• **JOB**
Every record must come back exactly as given.

• **AVAILABLE DATA**
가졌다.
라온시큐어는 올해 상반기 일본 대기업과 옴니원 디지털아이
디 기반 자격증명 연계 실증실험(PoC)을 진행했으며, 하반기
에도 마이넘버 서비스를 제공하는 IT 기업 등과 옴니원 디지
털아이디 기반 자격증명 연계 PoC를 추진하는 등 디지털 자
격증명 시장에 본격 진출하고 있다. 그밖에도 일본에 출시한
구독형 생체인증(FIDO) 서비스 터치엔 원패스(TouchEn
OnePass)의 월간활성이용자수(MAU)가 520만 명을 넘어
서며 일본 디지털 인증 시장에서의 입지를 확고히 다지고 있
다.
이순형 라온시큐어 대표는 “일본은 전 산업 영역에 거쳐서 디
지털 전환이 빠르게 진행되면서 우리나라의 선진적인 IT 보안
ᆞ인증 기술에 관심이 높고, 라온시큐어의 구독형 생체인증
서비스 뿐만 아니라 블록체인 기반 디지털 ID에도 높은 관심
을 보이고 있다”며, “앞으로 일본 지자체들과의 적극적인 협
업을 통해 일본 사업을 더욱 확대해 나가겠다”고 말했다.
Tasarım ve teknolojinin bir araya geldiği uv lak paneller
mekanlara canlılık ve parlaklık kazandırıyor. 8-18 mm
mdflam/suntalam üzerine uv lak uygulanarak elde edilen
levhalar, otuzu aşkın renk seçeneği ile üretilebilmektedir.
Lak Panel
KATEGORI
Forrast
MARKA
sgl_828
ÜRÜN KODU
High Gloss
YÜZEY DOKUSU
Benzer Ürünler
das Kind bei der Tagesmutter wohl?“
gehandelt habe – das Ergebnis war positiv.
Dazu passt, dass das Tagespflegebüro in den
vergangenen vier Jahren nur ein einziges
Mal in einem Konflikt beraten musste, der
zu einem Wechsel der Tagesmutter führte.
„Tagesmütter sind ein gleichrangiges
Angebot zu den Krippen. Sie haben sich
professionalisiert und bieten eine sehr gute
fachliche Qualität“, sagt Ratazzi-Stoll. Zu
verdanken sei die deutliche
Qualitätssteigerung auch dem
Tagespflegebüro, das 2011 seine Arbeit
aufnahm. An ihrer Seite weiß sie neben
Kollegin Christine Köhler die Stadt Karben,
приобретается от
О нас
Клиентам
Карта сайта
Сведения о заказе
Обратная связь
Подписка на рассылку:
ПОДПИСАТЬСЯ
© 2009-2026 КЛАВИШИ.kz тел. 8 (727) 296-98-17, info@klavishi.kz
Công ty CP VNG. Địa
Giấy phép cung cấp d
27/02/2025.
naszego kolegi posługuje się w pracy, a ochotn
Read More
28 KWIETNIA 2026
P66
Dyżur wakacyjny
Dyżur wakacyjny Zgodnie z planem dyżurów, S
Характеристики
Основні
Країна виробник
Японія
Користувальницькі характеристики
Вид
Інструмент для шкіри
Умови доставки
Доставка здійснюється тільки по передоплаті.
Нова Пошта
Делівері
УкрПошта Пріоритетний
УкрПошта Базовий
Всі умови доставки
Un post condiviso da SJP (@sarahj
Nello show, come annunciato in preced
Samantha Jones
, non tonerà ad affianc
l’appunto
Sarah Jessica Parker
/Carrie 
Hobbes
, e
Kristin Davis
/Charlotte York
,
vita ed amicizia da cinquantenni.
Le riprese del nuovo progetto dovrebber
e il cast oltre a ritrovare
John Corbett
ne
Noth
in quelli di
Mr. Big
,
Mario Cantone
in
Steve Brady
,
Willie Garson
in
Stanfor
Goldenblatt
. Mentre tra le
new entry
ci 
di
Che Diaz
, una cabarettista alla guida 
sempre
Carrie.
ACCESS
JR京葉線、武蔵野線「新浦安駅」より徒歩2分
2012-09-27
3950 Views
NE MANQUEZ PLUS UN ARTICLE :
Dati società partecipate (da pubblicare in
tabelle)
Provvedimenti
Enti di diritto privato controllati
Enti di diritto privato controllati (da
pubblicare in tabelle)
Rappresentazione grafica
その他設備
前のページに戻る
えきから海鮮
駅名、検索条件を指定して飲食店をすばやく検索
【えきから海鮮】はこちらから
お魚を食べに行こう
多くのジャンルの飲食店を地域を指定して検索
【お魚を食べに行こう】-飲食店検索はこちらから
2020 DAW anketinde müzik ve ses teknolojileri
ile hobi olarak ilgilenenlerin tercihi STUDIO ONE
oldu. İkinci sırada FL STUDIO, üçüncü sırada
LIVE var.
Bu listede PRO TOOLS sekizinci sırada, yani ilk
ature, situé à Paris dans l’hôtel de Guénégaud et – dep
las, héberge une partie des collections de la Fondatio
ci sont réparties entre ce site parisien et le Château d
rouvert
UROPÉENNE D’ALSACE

• **SOLUTION FOR THIS PROBLEM**
가졌다.
라온시큐어는 올해 상반기 일본 대기업과 옴니원 디지털아이
디 기반 자격증명 연계 실증실험(PoC)을 진행했으며, 하반기
에도 마이넘버 서비스를 제공하는 IT 기업 등과 옴니원 디지
털아이디 기반 자격증명 연계 PoC를 추진하는 등 디지털 자
격증명 시장에 본격 진출하고 있다. 그밖에도 일본에 출시한
구독형 생체인증(FIDO) 서비스 터치엔 원패스(TouchEn
OnePass)의 월간활성이용자수(MAU)가 520만 명을 넘어
서며 일본 디지털 인증 시장에서의 입지를 확고히 다지고 있
다.
이순형 라온시큐어 대표는 “일본은 전 산업 영역에 거쳐서 디
지털 전환이 빠르게 진행되면서 우리나라의 선진적인 IT 보안
ᆞ인증 기술에 관심이 높고, 라온시큐어의 구독형 생체인증
서비스 뿐만 아니라 블록체인 기반 디지털 ID에도 높은 관심
을 보이고 있다”며, “앞으로 일본 지자체들과의 적극적인 협
업을 통해 일본 사업을 더욱 확대해 나가겠다”고 말했다.
Tasarım ve teknolojinin bir araya geldiği uv lak paneller
mekanlara canlılık ve parlaklık kazandırıyor. 8-18 mm
mdflam/suntalam üzerine uv lak uygulanarak elde edilen
levhalar, otuzu aşkın renk seçeneği ile üretilebilmektedir.
Lak Panel
KATEGORI
Forrast
MARKA
sgl_828
ÜRÜN KODU
High Gloss
YÜZEY DOKUSU
Benzer Ürünler
das Kind bei der Tagesmutter wohl?“
gehandelt habe – das Ergebnis war positiv.
Dazu passt, dass das Tagespflegebüro in den
vergangenen vier Jahren nur ein einziges
Mal in einem Konflikt beraten musste, der
zu einem Wechsel der Tagesmutter führte.
„Tagesmütter sind ein gleichrangiges
Angebot zu den Krippen. Sie haben sich
professionalisiert und bieten eine sehr gute
fachliche Qualität“, sagt Ratazzi-Stoll. Zu
verdanken sei die deutliche
Qualitätssteigerung auch dem
Tagespflegebüro, das 2011 seine Arbeit
aufnahm. An ihrer Seite weiß sie neben
Kollegin Christine Köhler die Stadt Karben,
приобретается от
О нас
Клиентам
Карта сайта
Сведения о заказе
Обратная связь
Подписка на рассылку:
ПОДПИСАТЬСЯ
© 2009-2026 КЛАВИШИ.kz тел. 8 (727) 296-98-17, info@klavishi.kz
Công ty CP VNG. Địa
Giấy phép cung cấp d
27/02/2025.
naszego kolegi posługuje się w pracy, a ochotn
Read More
28 KWIETNIA 2026
P66
Dyżur wakacyjny
Dyżur wakacyjny Zgodnie z planem dyżurów, S
Характеристики
Основні
Країна виробник
Японія
Користувальницькі характеристики
Вид
Інструмент для шкіри
Умови доставки
Доставка здійснюється тільки по передоплаті.
Нова Пошта
Делівері
УкрПошта Пріоритетний
УкрПошта Базовий
Всі умови доставки
Un post condiviso da SJP (@sarahj
Nello show, come annunciato in preced
Samantha Jones
, non tonerà ad affianc
l’appunto
Sarah Jessica Parker
/Carrie 
Hobbes
, e
Kristin Davis
/Charlotte York
,
vita ed amicizia da cinquantenni.
Le riprese del nuovo progetto dovrebber
e il cast oltre a ritrovare
John Corbett
ne
Noth
in quelli di
Mr. Big
,
Mario Cantone
in
Steve Brady
,
Willie Garson
in
Stanfor
Goldenblatt
. Mentre tra le
new entry
ci 
di
Che Diaz
, una cabarettista alla guida 
sempre
Carrie.
ACCESS
JR京葉線、武蔵野線「新浦安駅」より徒歩2分
2012-09-27
3950 Views
NE MANQUEZ PLUS UN ARTICLE :
Dati società partecipate (da pubblicare in
tabelle)
Provvedimenti
Enti di diritto privato controllati
Enti di diritto privato controllati (da
pubblicare in tabelle)
Rappresentazione grafica
その他設備
前のページに戻る
えきから海鮮
駅名、検索条件を指定して飲食店をすばやく検索
【えきから海鮮】はこちらから
お魚を食べに行こう
多くのジャンルの飲食店を地域を指定して検索
【お魚を食べに行こう】-飲食店検索はこちらから
2020 DAW anketinde müzik ve ses teknolojileri
ile hobi olarak ilgilenenlerin tercihi STUDIO ONE
oldu. İkinci sırada FL STUDIO, üçüncü sırada
LIVE var.
Bu listede PRO TOOLS sekizinci sırada, yani ilk
ature, situé à Paris dans l’hôtel de Guénégaud et – dep
las, héberge une partie des collections de la Fondatio
ci sont réparties entre ce site parisien et le Château d
rouvert
UROPÉENNE D’ALSACE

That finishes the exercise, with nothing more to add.